I told her I would like to become a jogging nurse. It feels good to make people happy by administering pills. She suggested I would do better as a drug dealer. It’s nice to know I have options.
Once again, my body felt so good in motion.
I still went uptown to see The Great Tobias Wolff read.
He was taller and lankier than I imagined. I was shocked by how normal it became, after only minutes, to sit so close to Tobias Wolff and listen to him read. Maybe the neon Barnes and Noble lighting jarred the romance.

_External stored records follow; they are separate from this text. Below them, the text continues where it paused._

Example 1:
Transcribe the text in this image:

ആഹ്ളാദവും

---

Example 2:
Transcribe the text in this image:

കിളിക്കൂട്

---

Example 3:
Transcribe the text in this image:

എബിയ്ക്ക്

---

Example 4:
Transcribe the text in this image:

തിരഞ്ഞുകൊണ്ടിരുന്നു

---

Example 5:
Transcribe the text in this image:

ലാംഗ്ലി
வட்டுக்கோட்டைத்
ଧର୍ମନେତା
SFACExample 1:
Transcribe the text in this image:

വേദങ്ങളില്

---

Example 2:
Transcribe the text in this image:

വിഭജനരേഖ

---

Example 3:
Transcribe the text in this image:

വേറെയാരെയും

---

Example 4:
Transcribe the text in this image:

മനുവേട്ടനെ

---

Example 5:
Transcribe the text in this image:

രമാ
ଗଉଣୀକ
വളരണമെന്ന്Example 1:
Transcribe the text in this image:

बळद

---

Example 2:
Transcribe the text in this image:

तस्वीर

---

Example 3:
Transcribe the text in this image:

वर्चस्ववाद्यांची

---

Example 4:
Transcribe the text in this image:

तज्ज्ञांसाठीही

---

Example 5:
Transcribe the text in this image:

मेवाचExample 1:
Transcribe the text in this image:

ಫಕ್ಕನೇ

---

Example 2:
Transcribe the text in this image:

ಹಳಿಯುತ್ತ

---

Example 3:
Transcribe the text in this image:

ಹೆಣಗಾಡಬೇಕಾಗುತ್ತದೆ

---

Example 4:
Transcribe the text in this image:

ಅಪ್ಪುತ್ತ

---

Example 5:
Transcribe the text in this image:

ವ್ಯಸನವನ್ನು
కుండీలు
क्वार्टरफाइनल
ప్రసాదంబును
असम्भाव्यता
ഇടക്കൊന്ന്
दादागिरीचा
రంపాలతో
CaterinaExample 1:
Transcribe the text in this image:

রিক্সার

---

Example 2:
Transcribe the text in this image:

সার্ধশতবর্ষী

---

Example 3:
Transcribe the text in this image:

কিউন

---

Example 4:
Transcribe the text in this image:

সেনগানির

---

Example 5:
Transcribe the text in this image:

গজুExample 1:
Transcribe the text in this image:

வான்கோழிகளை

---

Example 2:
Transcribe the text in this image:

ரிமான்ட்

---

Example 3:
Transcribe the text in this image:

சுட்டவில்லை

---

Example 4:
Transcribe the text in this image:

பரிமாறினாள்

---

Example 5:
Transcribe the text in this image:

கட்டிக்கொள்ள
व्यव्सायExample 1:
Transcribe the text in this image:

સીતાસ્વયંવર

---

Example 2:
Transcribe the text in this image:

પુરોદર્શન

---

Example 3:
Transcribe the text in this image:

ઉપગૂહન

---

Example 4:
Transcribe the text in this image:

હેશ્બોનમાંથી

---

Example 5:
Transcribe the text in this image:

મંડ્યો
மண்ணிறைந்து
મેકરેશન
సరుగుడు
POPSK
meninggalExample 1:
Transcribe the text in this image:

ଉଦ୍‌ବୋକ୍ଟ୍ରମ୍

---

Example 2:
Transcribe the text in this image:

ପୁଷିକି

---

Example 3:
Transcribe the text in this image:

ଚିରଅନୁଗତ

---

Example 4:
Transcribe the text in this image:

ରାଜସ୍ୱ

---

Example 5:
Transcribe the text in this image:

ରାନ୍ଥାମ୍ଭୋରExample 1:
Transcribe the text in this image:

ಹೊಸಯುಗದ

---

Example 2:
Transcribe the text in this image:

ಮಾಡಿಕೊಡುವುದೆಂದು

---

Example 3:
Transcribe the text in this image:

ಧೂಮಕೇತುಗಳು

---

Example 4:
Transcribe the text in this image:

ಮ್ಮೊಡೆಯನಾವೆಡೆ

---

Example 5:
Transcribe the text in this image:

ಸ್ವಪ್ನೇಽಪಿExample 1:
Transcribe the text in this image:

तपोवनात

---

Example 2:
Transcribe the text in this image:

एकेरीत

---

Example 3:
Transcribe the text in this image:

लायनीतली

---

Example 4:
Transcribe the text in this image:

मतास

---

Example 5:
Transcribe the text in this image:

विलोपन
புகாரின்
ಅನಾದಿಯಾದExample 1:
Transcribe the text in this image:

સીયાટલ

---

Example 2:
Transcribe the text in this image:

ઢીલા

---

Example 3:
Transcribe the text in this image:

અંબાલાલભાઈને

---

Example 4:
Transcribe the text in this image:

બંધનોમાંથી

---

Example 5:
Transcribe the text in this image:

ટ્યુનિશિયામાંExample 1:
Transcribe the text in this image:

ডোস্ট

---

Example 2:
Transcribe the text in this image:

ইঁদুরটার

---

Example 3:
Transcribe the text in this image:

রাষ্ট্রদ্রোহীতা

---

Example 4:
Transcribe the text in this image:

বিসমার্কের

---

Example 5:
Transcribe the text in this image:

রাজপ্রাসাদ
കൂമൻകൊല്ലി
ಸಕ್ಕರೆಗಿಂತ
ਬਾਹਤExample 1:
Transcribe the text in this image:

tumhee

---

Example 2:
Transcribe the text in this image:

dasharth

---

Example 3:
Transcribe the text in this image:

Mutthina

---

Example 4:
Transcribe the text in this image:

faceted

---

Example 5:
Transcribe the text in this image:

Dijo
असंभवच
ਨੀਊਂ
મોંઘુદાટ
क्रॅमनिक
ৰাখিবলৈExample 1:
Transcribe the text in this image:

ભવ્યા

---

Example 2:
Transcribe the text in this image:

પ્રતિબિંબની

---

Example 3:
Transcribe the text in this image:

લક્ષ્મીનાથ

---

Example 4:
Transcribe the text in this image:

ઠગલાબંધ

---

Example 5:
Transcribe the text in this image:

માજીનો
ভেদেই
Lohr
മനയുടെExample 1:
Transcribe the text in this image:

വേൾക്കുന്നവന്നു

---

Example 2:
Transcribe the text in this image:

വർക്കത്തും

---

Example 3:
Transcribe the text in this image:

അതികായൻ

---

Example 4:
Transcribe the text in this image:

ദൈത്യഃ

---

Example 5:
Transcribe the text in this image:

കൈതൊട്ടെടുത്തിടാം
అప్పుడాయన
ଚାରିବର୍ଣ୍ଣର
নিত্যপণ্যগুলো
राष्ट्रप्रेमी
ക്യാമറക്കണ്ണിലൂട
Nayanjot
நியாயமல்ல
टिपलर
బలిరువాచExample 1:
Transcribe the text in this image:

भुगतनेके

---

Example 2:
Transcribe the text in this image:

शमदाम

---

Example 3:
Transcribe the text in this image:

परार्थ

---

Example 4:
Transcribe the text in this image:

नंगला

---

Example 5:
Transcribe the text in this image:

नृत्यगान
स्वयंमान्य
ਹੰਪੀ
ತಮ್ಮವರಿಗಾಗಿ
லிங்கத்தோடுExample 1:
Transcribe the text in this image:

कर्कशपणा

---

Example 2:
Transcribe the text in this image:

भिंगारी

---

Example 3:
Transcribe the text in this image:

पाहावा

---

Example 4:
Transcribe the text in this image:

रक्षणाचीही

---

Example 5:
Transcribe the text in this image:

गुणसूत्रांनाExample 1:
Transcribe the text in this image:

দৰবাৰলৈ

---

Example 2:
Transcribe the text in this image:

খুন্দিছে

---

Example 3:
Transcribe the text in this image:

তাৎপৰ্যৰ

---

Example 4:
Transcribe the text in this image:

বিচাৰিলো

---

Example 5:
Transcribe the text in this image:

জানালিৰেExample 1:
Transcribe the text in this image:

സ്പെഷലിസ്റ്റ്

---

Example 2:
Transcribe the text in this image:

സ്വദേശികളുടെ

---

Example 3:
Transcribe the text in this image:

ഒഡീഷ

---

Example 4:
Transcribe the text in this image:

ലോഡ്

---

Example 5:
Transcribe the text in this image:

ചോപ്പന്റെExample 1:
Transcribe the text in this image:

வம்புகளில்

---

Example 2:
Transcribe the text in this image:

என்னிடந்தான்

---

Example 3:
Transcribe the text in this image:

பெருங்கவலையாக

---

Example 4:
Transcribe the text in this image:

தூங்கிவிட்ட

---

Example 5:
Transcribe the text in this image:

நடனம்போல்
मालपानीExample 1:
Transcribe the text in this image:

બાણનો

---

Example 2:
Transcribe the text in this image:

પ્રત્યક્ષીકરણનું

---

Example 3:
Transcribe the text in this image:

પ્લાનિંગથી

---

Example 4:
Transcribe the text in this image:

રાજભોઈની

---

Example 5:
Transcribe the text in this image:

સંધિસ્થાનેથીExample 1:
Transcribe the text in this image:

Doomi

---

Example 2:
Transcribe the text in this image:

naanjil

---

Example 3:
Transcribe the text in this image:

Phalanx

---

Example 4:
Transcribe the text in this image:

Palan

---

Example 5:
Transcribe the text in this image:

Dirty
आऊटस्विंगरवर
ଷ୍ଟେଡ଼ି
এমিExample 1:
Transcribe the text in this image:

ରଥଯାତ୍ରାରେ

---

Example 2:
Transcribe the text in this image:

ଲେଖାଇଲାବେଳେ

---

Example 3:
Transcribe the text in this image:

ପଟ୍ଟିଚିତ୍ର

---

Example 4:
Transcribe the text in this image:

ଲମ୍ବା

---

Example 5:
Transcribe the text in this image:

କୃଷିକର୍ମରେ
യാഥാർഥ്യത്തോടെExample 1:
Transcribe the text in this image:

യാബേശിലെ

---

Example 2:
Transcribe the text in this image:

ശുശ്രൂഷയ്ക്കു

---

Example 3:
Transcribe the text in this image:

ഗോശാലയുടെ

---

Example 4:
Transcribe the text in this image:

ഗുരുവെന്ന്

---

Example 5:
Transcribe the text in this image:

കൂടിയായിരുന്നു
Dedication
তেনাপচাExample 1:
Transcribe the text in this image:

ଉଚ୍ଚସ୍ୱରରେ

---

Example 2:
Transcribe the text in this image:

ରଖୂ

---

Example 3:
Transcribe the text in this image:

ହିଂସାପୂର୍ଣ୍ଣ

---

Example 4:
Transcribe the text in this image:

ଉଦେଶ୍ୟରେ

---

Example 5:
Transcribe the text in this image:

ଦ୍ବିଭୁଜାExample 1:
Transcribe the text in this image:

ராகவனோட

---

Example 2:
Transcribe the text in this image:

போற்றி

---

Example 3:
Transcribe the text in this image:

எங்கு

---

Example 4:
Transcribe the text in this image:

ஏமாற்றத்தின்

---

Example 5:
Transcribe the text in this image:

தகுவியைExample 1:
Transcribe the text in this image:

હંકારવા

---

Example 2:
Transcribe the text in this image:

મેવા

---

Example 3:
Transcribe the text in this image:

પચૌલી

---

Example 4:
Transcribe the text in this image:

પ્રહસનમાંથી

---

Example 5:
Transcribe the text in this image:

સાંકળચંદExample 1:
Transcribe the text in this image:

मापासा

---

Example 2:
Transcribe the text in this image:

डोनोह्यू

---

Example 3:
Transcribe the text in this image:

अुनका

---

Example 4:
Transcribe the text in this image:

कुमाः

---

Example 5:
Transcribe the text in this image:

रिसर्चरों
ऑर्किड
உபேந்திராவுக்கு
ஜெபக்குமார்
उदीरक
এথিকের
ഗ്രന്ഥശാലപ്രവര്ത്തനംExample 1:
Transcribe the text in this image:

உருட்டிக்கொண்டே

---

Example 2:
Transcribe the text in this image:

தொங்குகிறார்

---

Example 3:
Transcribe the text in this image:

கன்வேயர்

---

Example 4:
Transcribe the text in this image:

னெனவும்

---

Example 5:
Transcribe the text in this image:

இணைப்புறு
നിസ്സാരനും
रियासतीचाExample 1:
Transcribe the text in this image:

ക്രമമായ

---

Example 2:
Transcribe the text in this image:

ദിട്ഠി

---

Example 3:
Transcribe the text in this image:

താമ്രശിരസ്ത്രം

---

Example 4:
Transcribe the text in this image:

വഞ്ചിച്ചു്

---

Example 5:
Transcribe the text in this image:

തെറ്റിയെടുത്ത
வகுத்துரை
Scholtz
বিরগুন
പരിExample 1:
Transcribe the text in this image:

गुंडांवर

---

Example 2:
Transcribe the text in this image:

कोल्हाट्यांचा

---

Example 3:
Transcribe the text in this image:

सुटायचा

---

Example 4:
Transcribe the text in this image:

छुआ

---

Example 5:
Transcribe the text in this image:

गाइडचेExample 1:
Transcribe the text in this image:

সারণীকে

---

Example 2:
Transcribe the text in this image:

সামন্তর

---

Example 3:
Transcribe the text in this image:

Don’t get me wrong for one second. I am absolutely in awe. But Toby was pushing it a bit with the talking dog story, “Her Dog.”
He acknowledged this: “The fun of being a writer is throwing the dice every so often.” But dog stories!
Hester Kaplan has a great anecdote. She sent her publisher a story about a dog, and her publisher wrote back, “No more f-ing dog stories!”
Toby appeased me: “There are no other talking-dog stories in my oeuvre, but now I’ve got one.”
You know what, Toby? You can do anything you want and I will follow you down. Nobody else can stand in front of a crowded bookstore and say that writing is “a heroic attempt to get at the truth through the agency of the imagination.” Who talks like that? I’ll tell you who: The Great Tobias Wolff.
Tomorrow night: my second Toby reading. And this one is located in an independent bookstore, which I believe is the opposite of B&N. I’m going to be riding on the next humpback whale to outer space (i.e. heaven).
Brian Bouldrey prescribes Zen or Amish country, this website, and Chekhov plays for my ailments.